While there, he heard the music of blues artist BB King who was under contract with ABC. Szymczyk asked to make a record with King and, after some pushback, was told he could do it if he pitched his idea to King himself.

Szymczyk’s plan was to try another band behind King to produce a more energetic recording. King took to the idea but considered it a risk. The two agreed to do the first half of the album with King’s regular band and the second half with new musicians. The result was Live & Well (1969) and the last song on the second side, “Why I Sing The Blues,” made a dent on the charts. This success convinced King and ABC to try again. Completely Well (1969) was released later that year and won a Grammy for Best R&B Vocal Performance. Afterwards, ABC gave Szymczyk the power to sign his own acts, and one of the first was the hard rock James Gang with singer-songwriter Joe Walsh, with whom Szymczyk became close friends.

Around this time, ABC merged with Dunhill Records and Szymczyk had to move to Los Angeles. The move was short-lived as an Earthquake struck the city and Szymczyk decided to leave LA. In early 1971, he moved to Denver and started a record label with Larry Ray, a colleague from New York. Tumbleweed Records was the result. After some financial trouble at the beginning, Szymczyk and Ray began production on clients like Walsh, The J. Geils Band, and others.

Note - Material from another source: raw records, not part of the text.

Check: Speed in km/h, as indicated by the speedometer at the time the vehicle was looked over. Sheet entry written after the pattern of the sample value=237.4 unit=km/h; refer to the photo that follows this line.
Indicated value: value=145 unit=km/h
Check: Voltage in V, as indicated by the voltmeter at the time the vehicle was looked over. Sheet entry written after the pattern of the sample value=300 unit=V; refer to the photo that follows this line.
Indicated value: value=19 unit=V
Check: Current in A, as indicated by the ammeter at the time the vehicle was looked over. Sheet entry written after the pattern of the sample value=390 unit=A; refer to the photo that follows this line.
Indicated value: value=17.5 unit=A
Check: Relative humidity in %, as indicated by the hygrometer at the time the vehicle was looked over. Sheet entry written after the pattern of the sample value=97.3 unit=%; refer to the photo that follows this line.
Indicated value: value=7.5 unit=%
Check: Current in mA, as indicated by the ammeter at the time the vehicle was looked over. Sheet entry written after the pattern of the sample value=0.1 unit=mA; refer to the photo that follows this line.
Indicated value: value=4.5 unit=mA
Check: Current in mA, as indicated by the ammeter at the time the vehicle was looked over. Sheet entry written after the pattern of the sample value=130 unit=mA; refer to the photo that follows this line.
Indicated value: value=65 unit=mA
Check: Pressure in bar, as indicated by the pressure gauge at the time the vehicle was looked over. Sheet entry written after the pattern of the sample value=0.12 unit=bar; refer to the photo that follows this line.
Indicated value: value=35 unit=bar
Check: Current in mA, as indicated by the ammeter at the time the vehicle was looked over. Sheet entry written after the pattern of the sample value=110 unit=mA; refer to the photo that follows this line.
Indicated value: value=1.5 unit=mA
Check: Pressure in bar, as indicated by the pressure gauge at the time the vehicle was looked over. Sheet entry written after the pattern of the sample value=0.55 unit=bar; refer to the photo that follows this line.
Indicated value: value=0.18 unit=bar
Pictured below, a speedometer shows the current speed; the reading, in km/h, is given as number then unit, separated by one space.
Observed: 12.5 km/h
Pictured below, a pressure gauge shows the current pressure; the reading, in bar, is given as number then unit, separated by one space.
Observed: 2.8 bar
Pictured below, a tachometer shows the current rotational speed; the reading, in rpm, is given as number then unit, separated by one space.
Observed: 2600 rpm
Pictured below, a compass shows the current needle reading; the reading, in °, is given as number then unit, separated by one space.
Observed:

Three years later, Szymczyk became involved with Walsh’s new band, the Eagles, after hearing about creative differences with their then producer, Glyn Johns. Szymczyk was asked to step in, but he didn’t want to offend Johns; so he called for permission and received the reply, “Better you than me, mate!” The Eagles and Szymczyk booked Criteria Studios in Miami and finished On The Border (1974) in three weeks.

The next album, One of These Nights (1975), took 18 months to complete. From there, each record began to take longer and longer to make. Producing for the Eagles became Szymczyk’s full-time job. Hotel California (1976) began with just a handful of songs, and the band developed the rest during studio jam sessions. The Long Run (1979) took nearly three years to make, and all the while the band’s inner turmoil was boiling over. The band broke up a year later and the projects they were working on collapsed.

Due to his financial success from the previous decade, Szymczyk’s production work tapered in the 1980s. He officially retired in 1990, though he re-emerged in the mid-2000s to work on the Eagles album The Long Road Out of Eden (2007).